Word verification for comments is now enabled. I hate doing this. I have resisted it for almost five years. I could handle it when the spam comments only averaged about ten a day, but this week some ass-clown has been bombarding me with about a hundred a day, and I just can't stand it anymore. It appears that a bot is going through my archives and trying to submit a comment (there's a rotating list of maybe 20 generic comments) on every single one of them, and it's driving me crazy. I'm really sorry to add to the difficulty of posting a comment for the rest of you, but I don't know of any other way to stop it.

9 comments:

Josie said...

I guess that happens when you're The Poker Grump.

Word verification is xlingo.

Anonymous said...

Stupid question...How does word verification halt this kind of behavior?

Rakewell said...

Anon: Why should I answer if it's a stupid question? For that matter, why would you ask a stupid question? Are you a stupid person?

I don't think it's a stupid question, but as long as you do, I won't waste time answering it. If you decide to ask again, this time without the assertion that it's a stupid question, you're likely to get your answer.

Sebastian X said...

It is a very minor inconvenience to type in a short word verification so I do not understand why doing this upsets you at all.

I did hear of an operation that worked around word verification by having a site featuring attractive women where they would automatically put up the graphics they wanted to crack and each time what the user put in worked for them, a picture of the model would be shown with one less item of clothing.

By the way, can I interest you in buying a convincing fake Rolex? Impress your friends!

THOMAS said...

anon...it helps by making a human have to type in a "password", per se, in order to have a comment submitted. without this, any bot can spam a website.

Anonymous said...

Since I was the Anonymous writer who prefaced my last post with "Stupid question", I'm kind of floored that my attempt at being self-deprecating would evoke such a negative response from you, Rakewell. I've been a loyal reader of your blog for years and am totally taken aback by this response...I was trying to preface my computer/blog ignorance, not be literal that I'm "stupid", but that the question could be perceived as such by more sophisticated computer types.

Thomas, thanks for the answer.

Rakewell said...

I'm sorry if my comment seemed to be attacking you. My intention was the opposite--to try to get you to be nonapologetic and unembarrassed about asking questions.

There are stupid questions, but most are not. I would say it's a stupid question if it's something that I just answered and you weren't reading carefully, or if it's something that there's some reason that you should already know. In this case, neither applies. I can't think of why you or anybody else should automatically know how word verification thwarts spammers.

As was already said, at least so far the automatic spamming bots aren't capable of reading the distorted typefaces used in word verification images. A real human can pass the test, but it takes time and slows them down. The most annoying spam comments come from automated bots that submit them in mass quantities, and word verification mostly stops them from succeeding, and therefore keeps me from having to review dozens of messages a day to publish or send to the trash.

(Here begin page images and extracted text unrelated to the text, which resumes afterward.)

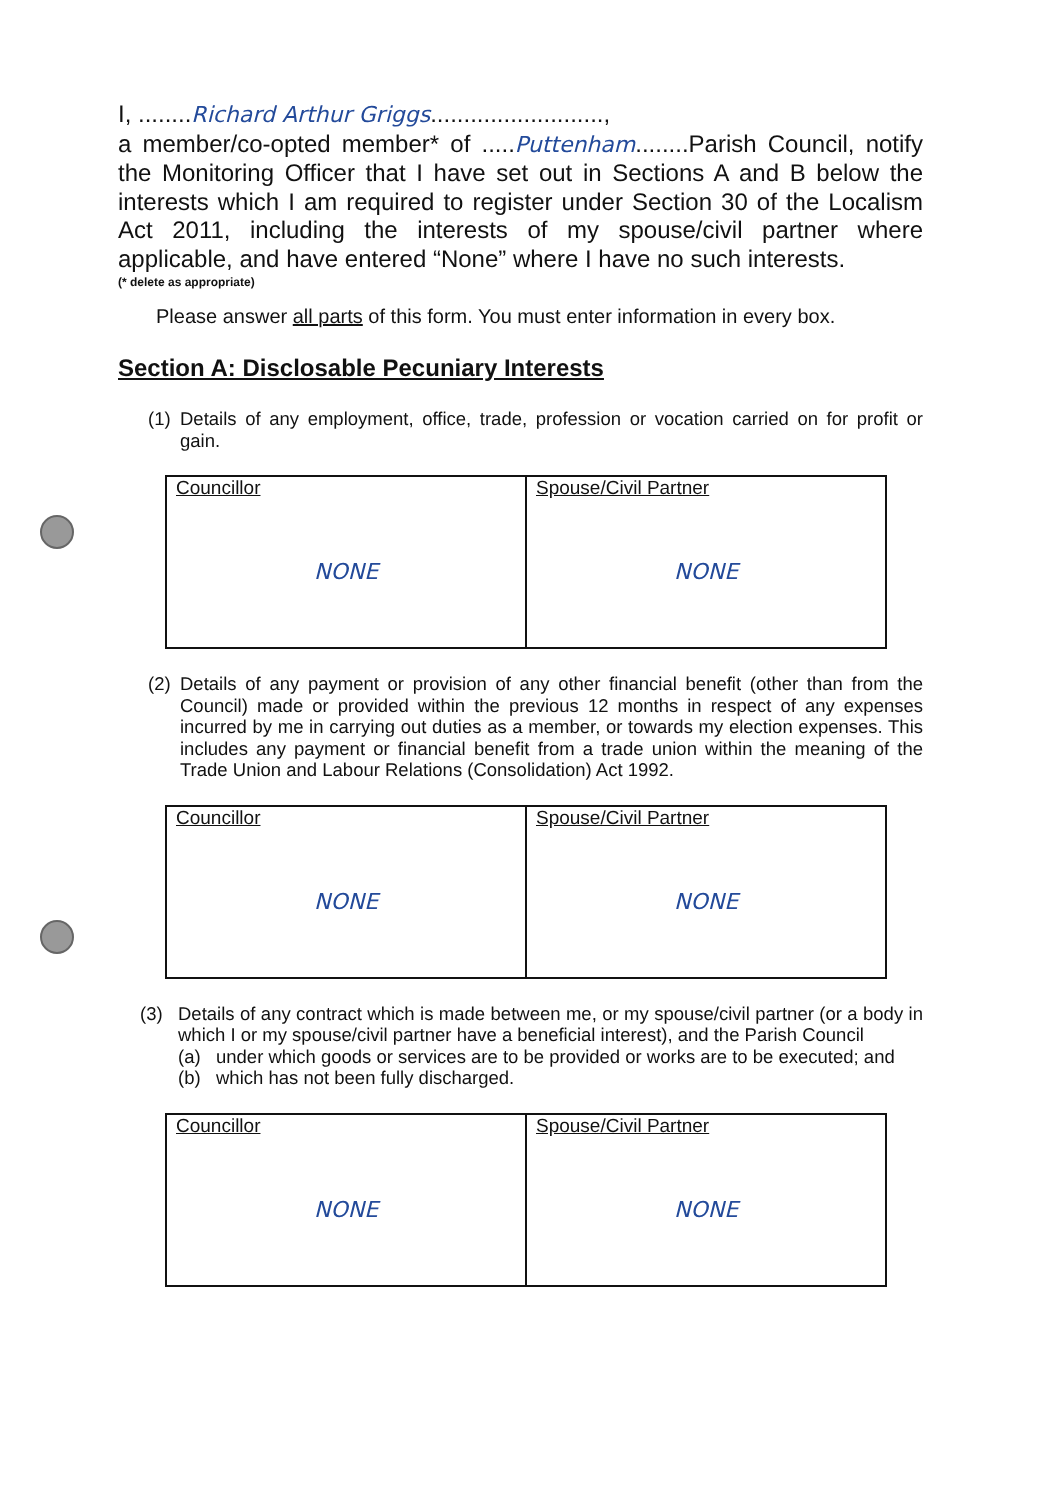I, ........Richard Arthur Griggs..........................,
a member/co-opted member* of .....Puttenham........Parish Council, notify the Monitoring Officer that I have set out in Sections A and B below the interests which I am required to register under Section 30 of the Localism Act 2011, including the interests of my spouse/civil partner where applicable, and have entered “None” where I have no such interests.
(* delete as appropriate)
Please answer all parts of this form. You must enter information in every box.
Section A: Disclosable Pecuniary Interests
(1) Details of any employment, office, trade, profession or vocation carried on for profit or gain.
| Councillor NONE | Spouse/Civil Partner NONE |
(2) Details of any payment or provision of any other financial benefit (other than from the Council) made or provided within the previous 12 months in respect of any expenses incurred by me in carrying out duties as a member, or towards my election expenses. This includes any payment or financial benefit from a trade union within the meaning of the Trade Union and Labour Relations (Consolidation) Act 1992.
| Councillor NONE | Spouse/Civil Partner NONE |
(3) Details of any contract which is made between me, or my spouse/civil partner (or a body in which I or my spouse/civil partner have a beneficial interest), and the Parish Council
(a) under which goods or services are to be provided or works are to be executed; and
(b) which has not been fully discharged.
| Councillor NONE | Spouse/Civil Partner NONE |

My advice: Don't ask stupid questions, and don't label ordinary, non-stupid questions as stupid questions. The fact that you don't know something doesn't make it a stupid question--it just makes it a question.

Anonymous said...

Touche, Rakewell. Thanx for clarifying. Keep up the great work...BTW, how do I get out of "Anonymous" status? Can I do so by just signing in off my Google Account?

Rakewell said...

I think so. (I can't really check that, because the system recognizes me as the blog owner, so I can't replicate your experience.)